И тот же Конор — он профессионал, духом сильный человек. Но вот чем бы он меня испугал? Тем более я как вольник хорошего уровня вижу его ошибки. Борьбы нет у него. Вот даже бразильцы братья Ногейра позвали к себе осетина и не отпускают его от себя (Хетаг Плиев — «Матч ТВ»). В АКА позвали Хабиба, потому что они понимают, что кавказская школа борьбы очень серьезная и надо у них учиться.
— Вам самому интересно было бы потренироваться в каком-то известном ММА-лагере?
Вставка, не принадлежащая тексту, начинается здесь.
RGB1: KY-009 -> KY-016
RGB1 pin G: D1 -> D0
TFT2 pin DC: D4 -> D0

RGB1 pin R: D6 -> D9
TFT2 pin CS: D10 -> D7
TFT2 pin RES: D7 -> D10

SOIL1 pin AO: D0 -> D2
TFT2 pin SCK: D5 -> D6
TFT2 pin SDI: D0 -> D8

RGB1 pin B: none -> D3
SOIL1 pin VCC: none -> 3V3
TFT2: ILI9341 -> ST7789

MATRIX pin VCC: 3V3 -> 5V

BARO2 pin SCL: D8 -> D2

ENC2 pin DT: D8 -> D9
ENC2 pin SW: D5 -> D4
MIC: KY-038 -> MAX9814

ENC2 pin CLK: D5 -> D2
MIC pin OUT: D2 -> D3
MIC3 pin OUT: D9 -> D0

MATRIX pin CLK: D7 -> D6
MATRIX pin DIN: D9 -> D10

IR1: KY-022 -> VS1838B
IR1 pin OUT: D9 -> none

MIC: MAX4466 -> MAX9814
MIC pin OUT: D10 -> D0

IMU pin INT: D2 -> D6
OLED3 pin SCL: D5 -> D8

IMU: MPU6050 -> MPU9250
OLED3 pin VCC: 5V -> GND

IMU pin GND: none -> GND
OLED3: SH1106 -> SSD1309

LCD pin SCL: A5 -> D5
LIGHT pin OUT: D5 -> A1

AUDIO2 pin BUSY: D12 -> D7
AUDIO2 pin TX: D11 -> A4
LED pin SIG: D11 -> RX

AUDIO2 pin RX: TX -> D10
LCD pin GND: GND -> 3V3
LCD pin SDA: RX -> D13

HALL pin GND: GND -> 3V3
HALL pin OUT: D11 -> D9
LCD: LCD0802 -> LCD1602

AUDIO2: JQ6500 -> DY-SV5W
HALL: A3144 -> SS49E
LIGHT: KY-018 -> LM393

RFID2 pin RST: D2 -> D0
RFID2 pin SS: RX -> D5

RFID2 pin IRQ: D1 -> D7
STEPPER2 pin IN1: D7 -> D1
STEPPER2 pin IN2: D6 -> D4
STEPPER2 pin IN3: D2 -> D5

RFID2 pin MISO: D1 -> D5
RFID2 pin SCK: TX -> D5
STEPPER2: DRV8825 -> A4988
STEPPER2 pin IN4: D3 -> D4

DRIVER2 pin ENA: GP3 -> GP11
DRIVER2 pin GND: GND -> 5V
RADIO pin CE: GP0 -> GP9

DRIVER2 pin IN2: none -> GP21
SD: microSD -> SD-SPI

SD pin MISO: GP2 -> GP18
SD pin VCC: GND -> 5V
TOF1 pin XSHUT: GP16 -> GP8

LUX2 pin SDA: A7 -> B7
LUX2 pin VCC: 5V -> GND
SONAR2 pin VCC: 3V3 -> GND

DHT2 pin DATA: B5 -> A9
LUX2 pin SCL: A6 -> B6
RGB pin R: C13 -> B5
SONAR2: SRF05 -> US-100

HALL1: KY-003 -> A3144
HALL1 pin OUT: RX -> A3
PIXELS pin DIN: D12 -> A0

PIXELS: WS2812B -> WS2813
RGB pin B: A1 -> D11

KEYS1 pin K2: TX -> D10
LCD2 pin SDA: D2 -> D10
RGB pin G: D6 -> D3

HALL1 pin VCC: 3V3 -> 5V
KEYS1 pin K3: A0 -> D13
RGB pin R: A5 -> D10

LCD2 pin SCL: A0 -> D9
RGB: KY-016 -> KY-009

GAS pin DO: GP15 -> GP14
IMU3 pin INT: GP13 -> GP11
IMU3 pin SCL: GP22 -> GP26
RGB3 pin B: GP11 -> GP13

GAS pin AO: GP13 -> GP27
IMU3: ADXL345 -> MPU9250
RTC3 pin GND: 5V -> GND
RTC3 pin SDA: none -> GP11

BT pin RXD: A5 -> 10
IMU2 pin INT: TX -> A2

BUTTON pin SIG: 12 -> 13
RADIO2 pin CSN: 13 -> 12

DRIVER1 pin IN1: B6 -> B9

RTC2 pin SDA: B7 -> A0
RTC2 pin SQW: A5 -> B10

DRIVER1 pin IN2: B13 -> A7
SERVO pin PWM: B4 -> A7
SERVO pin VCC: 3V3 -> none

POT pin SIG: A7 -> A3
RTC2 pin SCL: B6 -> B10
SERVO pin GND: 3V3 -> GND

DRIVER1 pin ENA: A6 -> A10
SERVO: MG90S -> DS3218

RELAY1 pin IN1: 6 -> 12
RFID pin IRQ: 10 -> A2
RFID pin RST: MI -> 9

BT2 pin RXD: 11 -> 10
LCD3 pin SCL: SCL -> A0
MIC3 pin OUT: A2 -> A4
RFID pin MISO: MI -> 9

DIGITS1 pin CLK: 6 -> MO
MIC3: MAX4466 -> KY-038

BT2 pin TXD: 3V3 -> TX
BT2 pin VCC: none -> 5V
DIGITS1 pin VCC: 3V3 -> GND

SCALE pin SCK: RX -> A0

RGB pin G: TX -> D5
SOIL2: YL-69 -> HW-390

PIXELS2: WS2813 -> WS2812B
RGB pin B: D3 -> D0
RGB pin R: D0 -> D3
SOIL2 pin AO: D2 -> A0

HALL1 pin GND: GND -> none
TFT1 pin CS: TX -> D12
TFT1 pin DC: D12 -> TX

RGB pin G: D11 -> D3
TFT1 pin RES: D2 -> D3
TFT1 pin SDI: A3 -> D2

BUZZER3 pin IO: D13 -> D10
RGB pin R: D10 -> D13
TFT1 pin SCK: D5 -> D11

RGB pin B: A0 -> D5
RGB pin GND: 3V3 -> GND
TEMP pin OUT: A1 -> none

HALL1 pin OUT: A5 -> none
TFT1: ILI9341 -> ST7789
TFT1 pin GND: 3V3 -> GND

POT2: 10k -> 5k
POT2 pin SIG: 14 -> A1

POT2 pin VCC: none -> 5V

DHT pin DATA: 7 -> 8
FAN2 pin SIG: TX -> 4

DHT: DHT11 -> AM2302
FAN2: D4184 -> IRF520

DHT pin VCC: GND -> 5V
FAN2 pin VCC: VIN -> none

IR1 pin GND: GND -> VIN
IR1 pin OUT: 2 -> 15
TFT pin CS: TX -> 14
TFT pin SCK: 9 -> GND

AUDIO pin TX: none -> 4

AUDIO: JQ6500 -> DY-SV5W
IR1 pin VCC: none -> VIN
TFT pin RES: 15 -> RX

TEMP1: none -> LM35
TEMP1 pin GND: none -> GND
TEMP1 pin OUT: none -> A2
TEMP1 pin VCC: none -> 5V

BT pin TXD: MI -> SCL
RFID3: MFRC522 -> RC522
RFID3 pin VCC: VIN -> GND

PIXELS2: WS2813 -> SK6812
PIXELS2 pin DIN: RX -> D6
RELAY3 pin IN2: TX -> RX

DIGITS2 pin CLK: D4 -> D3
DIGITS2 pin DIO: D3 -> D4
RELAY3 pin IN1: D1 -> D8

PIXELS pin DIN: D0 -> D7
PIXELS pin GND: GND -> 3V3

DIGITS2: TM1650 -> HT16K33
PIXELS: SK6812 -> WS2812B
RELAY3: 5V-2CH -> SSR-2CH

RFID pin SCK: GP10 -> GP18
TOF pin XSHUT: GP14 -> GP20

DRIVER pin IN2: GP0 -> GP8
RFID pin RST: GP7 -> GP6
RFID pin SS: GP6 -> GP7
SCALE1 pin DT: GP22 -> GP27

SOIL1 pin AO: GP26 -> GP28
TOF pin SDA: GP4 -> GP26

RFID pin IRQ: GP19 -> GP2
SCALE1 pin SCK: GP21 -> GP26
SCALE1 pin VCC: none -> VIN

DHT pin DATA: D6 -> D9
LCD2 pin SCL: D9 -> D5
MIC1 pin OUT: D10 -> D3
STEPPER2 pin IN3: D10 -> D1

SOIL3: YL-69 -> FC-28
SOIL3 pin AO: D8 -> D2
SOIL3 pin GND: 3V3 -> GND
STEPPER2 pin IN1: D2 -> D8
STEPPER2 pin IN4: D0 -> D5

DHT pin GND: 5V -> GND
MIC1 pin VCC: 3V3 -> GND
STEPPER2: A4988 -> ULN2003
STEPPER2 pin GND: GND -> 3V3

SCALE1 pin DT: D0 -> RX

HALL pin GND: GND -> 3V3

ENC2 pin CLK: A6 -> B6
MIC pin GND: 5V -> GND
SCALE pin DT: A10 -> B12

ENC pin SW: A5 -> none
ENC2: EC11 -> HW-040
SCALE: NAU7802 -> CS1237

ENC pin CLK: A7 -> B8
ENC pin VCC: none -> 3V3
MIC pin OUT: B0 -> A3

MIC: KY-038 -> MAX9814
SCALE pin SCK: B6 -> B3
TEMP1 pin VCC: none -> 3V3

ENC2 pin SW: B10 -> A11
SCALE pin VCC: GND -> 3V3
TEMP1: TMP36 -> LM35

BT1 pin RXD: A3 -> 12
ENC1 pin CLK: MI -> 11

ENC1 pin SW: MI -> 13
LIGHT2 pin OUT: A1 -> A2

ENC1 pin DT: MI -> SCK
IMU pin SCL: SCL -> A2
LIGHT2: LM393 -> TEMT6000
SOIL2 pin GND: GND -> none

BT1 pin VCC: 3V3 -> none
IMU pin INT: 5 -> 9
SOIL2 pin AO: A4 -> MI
— Я как занимался в «Борцовском клубе», так и продолжу. У нас там очень перспективный состав. А просто съездить посмотреть, как тренируются в других клубах в Америке, Таиланде, было бы интересно. И в России есть люди, с кем интересно было бы потренироваться. Например, многое для своих комплексов по кроссфиту я взял из видео, которые снимал Александр Шлеменко. В теории, думаю, неплохо получилось бы: Шлеменко, Корешков и Сарнавский мне по ударной технике помогли бы, а я, чем смог, был бы полезен им.
— Руководство АСВ после этой победы подарило вам автомобиль BMW, правильно?
— Там как получилось. Сначала про BMW было объявлено, да. А потом мы переговорили с Майрбеком Хасиевым (основатель АСВ — «Матч ТВ»). Он сказал: «Бывало, что я дарил людям машины. Но после того, как человек разбился на такой машине, я решил, что не буду их дарить. Я дам тебе сейчас миллион рублей. Чего не хватит для покупки машины, которую ты хочешь, — то я тебе добавлю». Мы договорились и пожали руки.
— Как потратите?
— В ипотеку будем вкладываться. Мы сейчас с Надеждой вдвоем снимаем комнату в двухкомнатной квартире, живем, тянем потихоньку. Надеюсь, проблему с жильем удастся решить в ближайшее время. Детей у нас еще нет. Квартирный вопрос решим — и уже потом. Помимо этого надо на Украину послать деньги двум сыновьям от первого брака, в Осетию — брату больному. И мне нужно драться, защищать свой пояс, пока я не решу все эти проблемы. Да и самому хочется продолжать биться в ММА. Я влюбился в этот вид спорта.
— Чем занимаются ваши сыновья?
— Боксом. Одному 16, другому 18. Вот сын написал мне после того, как я выиграл титул: «С детства мечтал, чтобы мой папа был чемпионом». Я ему ответил: «Теперь у тебя папа чемпион по одной из самых жестких версий».